Companies must uncover the root cause of ‘toxic employee’ behaviour before it impacts the finance and culture of the business.
That’s according to Colette Wade, Regional Vice President Marketing & Business Development, EMEA, Cornerstone OnDemand.
A recent Cornerstone study found that good employees are 54% more likely to quit when they work with a toxic employee, if the proportion of toxic employees on their team grows by as little as a 1:20 ratio.
Wade said that while it is important to avoid hiring these employees in the first place some may be harder to spot.
Speaking exclusively to HR Grapevine she said: “Some may develop toxic behaviour whilst with the company, in which case it needs to be addressed fast and efficiently, given what we know from our research regarding the impact it has on colleagues. Opening the lines of communication and looking to uncover the root of the negative behaviour is the first action.
“Then, the conversation has to be on clarifying and emphasising expectations on both sides. If these conversations don’t prompt a change in behaviour, the only thing left to do is to let the employee go before any more damage is done. Be sure to document the ongoing discussions to ensure a somewhat smooth process.”
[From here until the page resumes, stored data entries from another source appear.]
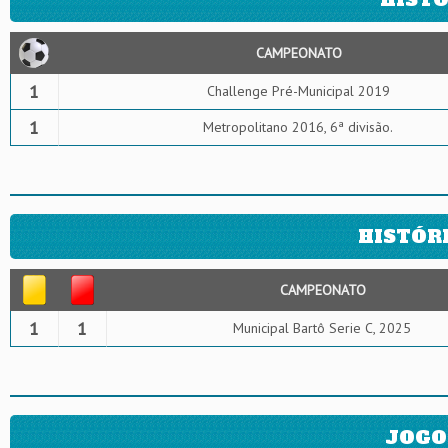
CAMPEONATO
1
Challenge Pré-Municipal 2019
1
Metropolitano 2016, 6ª divisão.
HISTÓR
CAMPEONATO
1
1
Municipal Bartô Serie C, 2025
JOGO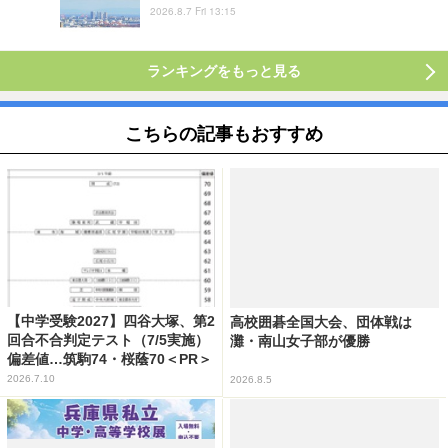
2026.8.7 Fri 13:15
ランキングをもっと見る
こちらの記事もおすすめ
【中学受験2027】四谷大塚、第2
高校囲碁全国大会、団体戦は
回合不合判定テスト（7/5実施）
灘・南山女子部が優勝
偏差値…筑駒74・桜蔭70＜PR＞
2026.7.10
2026.8.5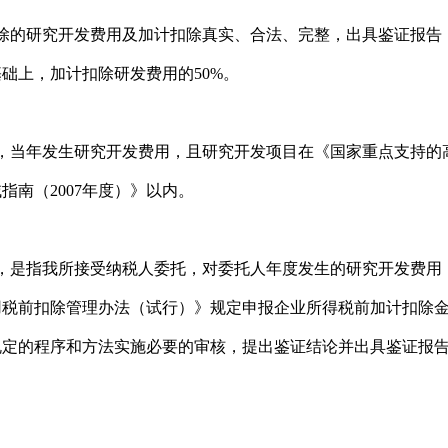
除的研究开发费用及加计扣除真实、合法、完整，出具鉴证报告
基础上，加计扣除研发费用的
50%。
，当年发生研究开发费用，且研究开发项目在《国家重点支持的
域指南（
2007年度）》以内。
，是指我所接受纳税人委托，对委托人年度发生的研究开发费用
用税前扣除管理办法（试行）》规定申报企业所得税前加计扣除
规定的程序和方法实施必要的审核，提出鉴证结论并出具鉴证报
But Wade explains there are some tell-tale signs that can highlight problem staff.
“There are a few indicators that can predict whether someone is a toxic employee. In terms of hiring, those who seem over-confident about their technical proficiencies and those who claim to be rule followers are actually more likely to engage in toxic behaviour and break the rules.
“In the workplace, unwillingness to help others and unreliability are good predictors of toxic employees, and the traits are typically more prevalent in larger teams. A key downside of this latter fact is that toxic behaviour can be highly contagious – something that can have huge ramifications for talent management and costs to the business.”